Work required:
Render every line of the listing below as a numbered list, skipping any blank lines.

(Text data extracted from the page)
—————

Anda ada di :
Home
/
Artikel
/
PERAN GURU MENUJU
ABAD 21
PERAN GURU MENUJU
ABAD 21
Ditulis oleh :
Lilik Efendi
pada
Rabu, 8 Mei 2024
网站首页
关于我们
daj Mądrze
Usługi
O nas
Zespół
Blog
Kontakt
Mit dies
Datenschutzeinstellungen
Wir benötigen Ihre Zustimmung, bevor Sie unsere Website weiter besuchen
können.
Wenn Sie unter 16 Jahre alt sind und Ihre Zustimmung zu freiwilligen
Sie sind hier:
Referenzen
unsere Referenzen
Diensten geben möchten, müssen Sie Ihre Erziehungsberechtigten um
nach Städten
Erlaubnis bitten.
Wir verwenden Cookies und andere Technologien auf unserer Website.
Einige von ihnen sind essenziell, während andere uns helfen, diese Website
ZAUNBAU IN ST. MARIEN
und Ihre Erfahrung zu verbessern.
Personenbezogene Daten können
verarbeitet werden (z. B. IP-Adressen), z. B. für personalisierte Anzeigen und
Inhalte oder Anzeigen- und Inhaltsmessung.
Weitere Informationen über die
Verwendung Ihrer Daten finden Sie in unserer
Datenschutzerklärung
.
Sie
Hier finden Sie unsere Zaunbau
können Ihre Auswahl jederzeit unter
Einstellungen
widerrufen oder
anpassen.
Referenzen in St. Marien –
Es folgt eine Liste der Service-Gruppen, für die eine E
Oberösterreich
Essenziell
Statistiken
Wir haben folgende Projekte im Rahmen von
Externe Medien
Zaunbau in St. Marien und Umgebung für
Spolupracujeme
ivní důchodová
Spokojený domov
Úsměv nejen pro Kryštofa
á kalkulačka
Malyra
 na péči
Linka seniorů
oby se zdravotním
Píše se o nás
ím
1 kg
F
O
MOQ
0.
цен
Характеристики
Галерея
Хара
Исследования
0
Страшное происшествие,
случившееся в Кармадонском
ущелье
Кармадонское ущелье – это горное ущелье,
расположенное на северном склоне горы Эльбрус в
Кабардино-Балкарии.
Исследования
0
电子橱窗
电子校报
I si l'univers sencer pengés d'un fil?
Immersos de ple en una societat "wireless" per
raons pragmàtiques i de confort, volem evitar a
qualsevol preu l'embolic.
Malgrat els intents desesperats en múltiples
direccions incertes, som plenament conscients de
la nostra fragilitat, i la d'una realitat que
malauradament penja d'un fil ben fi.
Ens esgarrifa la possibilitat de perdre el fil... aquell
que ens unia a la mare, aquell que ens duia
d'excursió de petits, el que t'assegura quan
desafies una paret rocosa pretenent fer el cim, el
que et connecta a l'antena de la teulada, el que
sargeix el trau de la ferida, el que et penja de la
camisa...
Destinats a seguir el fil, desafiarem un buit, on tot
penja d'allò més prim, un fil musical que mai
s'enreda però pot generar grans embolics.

—————

Response to this exercise:
1. Anda ada di :
2. Home
3. /
4. Artikel
5. /
6. PERAN GURU MENUJU
7. ABAD 21
8. PERAN GURU MENUJU
9. ABAD 21
10. Ditulis oleh :
11. Lilik Efendi
12. pada
13. Rabu, 8 Mei 2024
14. 网站首页
15. 关于我们
16. daj Mądrze
17. Usługi
18. O nas
19. Zespół
20. Blog
21. Kontakt
22. Mit dies
23. Datenschutzeinstellungen
24. Wir benötigen Ihre Zustimmung, bevor Sie unsere Website weiter besuchen
25. können.
26. Wenn Sie unter 16 Jahre alt sind und Ihre Zustimmung zu freiwilligen
27. Sie sind hier:
28. Referenzen
29. unsere Referenzen
30. Diensten geben möchten, müssen Sie Ihre Erziehungsberechtigten um
31. nach Städten
32. Erlaubnis bitten.
33. Wir verwenden Cookies und andere Technologien auf unserer Website.
34. Einige von ihnen sind essenziell, während andere uns helfen, diese Website
35. ZAUNBAU IN ST. MARIEN
36. und Ihre Erfahrung zu verbessern.
37. Personenbezogene Daten können
38. verarbeitet werden (z. B. IP-Adressen), z. B. für personalisierte Anzeigen und
39. Inhalte oder Anzeigen- und Inhaltsmessung.
40. Weitere Informationen über die
41. Verwendung Ihrer Daten finden Sie in unserer
42. Datenschutzerklärung
43. .
44. Sie
45. Hier finden Sie unsere Zaunbau
46. können Ihre Auswahl jederzeit unter
47. Einstellungen
48. widerrufen oder
49. anpassen.
50. Referenzen in St. Marien –
51. Es folgt eine Liste der Service-Gruppen, für die eine E
52. Oberösterreich
53. Essenziell
54. Statistiken
55. Wir haben folgende Projekte im Rahmen von
56. Externe Medien
57. Zaunbau in St. Marien und Umgebung für
58. Spolupracujeme
59. ivní důchodová
60. Spokojený domov
61. Úsměv nejen pro Kryštofa
62. á kalkulačka
63. Malyra
64.  na péči
65. Linka seniorů
66. oby se zdravotním
67. Píše se o nás
68. ím
69. 1 kg
70. F
71. O
72. MOQ
73. 0.
74. цен
75. Характеристики
76. Галерея
77. Хара
78. Исследования
79. 0
80. Страшное происшествие,
81. случившееся в Кармадонском
82. ущелье
83. Кармадонское ущелье – это горное ущелье,
84. расположенное на северном склоне горы Эльбрус в
85. Кабардино-Балкарии.
86. Исследования
87. 0
88. 电子橱窗
89. 电子校报
90. I si l'univers sencer pengés d'un fil?
91. Immersos de ple en una societat "wireless" per
92. raons pragmàtiques i de confort, volem evitar a
93. qualsevol preu l'embolic.
94. Malgrat els intents desesperats en múltiples
95. direccions incertes, som plenament conscients de
96. la nostra fragilitat, i la d'una realitat que
97. malauradament penja d'un fil ben fi.
98. Ens esgarrifa la possibilitat de perdre el fil... aquell
99. que ens unia a la mare, aquell que ens duia
100. d'excursió de petits, el que t'assegura quan
101. desafies una paret rocosa pretenent fer el cim, el
102. que et connecta a l'antena de la teulada, el que
103. sargeix el trau de la ferida, el que et penja de la
104. camisa...
105. Destinats a seguir el fil, desafiarem un buit, on tot
106. penja d'allò més prim, un fil musical que mai
107. s'enreda però pot generar grans embolics.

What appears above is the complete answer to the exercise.